Selon vous, le fait de ne pas respecter les 20 % de logements sociaux exigés par la loi SRU n’est pas un problème ?
Il faut pouvoir le faire, il faut trouver des bailleurs sociaux. Les bailleurs sociaux ne veulent pas tous investir à Perros. Je pourrais décréter de faire 600 logements sociaux, mais je ne trouverai pas un bailleur. Pour faire des logements sociaux, il faut un bailleur social. Et les bailleurs sociaux, l’État leur a coupé leurs fonds propres, donc ils ne sont pas toujours en capacité. Ce qui compte, c’est aussi la capacité des bailleurs sociaux à faire des logements.
Le fait qu’il y ait des difficultés pour les Perrosiens à se loger à Perros ne réside-t-il pas en partie dans l’importance de la part de logements vacants et de résidences secondaires ? En 2021, d’après l’Insee, ils représentaient respectivement 8.6% et 37.6% du parc immobilier de la commune.

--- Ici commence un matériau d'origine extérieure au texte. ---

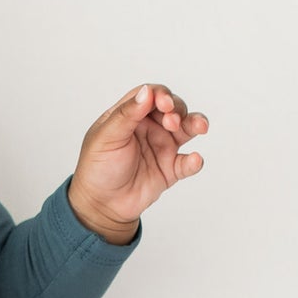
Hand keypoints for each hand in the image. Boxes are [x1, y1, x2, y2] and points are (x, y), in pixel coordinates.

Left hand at [68, 84, 209, 241]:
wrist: (100, 206)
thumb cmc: (97, 169)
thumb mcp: (106, 138)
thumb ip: (126, 115)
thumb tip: (147, 92)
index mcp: (130, 116)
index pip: (151, 95)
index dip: (161, 95)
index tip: (164, 103)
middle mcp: (149, 127)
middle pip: (173, 108)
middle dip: (178, 110)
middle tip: (172, 122)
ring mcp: (162, 146)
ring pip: (187, 129)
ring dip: (195, 124)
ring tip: (199, 127)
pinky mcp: (170, 168)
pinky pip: (188, 162)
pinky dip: (194, 160)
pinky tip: (193, 160)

Les logements vacants, je suis d’accord. On n’a pas les outils pour lutter contre. On a officiellement 200 logements vacants à Perros et on n’a pas les outils. La taxe sur les logements vacants est inefficace, donc je ne cesse d’évoquer ça auprès des parlementaires. Qu’on donne aux maires les outils pour supprimer la vacance dans leur commune. Il faut être dissuasif. C’est-à-dire qu’il faut taxer d’abord au logement, à la superficie, et que ça augmente de 30 % tous les ans, par exemple. En parallèle, il faudrait donner des subventions ou des facilités de prêt pour aménager, afin d’en faire une résidence principale ou du locatif à l’année. Croyez-moi, si c’était le cas, je n’aurais plus 200 logements de vacants.
Et concernant les résidences secondaires ? À Perros-Guirec, il y en a quatre fois plus que de logements vacants… Essayez-vous de lutter contre les résidences secondaires ?
Non, je ne lutte pas contre les résidences secondaires. Non, non, non. Quand une ville balnéaire comme Perros a moins de 40 % de résidents secondaires, c’est très raisonnable. Après, les résidences secondaires, il y a 10 000 cas de figure. Certaines sont des biens familiaux. À Perros, je suis sûr que c’est le cas pour plus de la moitié. Il y a des gens qui en achètent mais pour faire de la location de meubles et de tourisme. Et puis, il y a la résidence secondaire pure où les gens achètent pour venir en vacances. On a mis en place une surtaxe de la taxe d’habitation de 60 %. C’est le maximum, mais on ne l’a pas mise en place pour son aspect dissuasif.
Et ça, ça ne contribue pas aux problèmes que peuvent avoir les Perrosiens à se loger dans la ville ?
Ce qui participe aux problèmes, c’est la disparition de l’offre ou la faiblesse de l’offre de meublés de locatif à l’année. C’est une vraie réalité et la meilleure façon d’y répondre, c’est de faire du logement social. De là, vous avez la garantie d’avoir du locatif à l’année et tout le temps. Voilà. Et il faut savoir que 70% de la population perrosienne est éligible au logement social.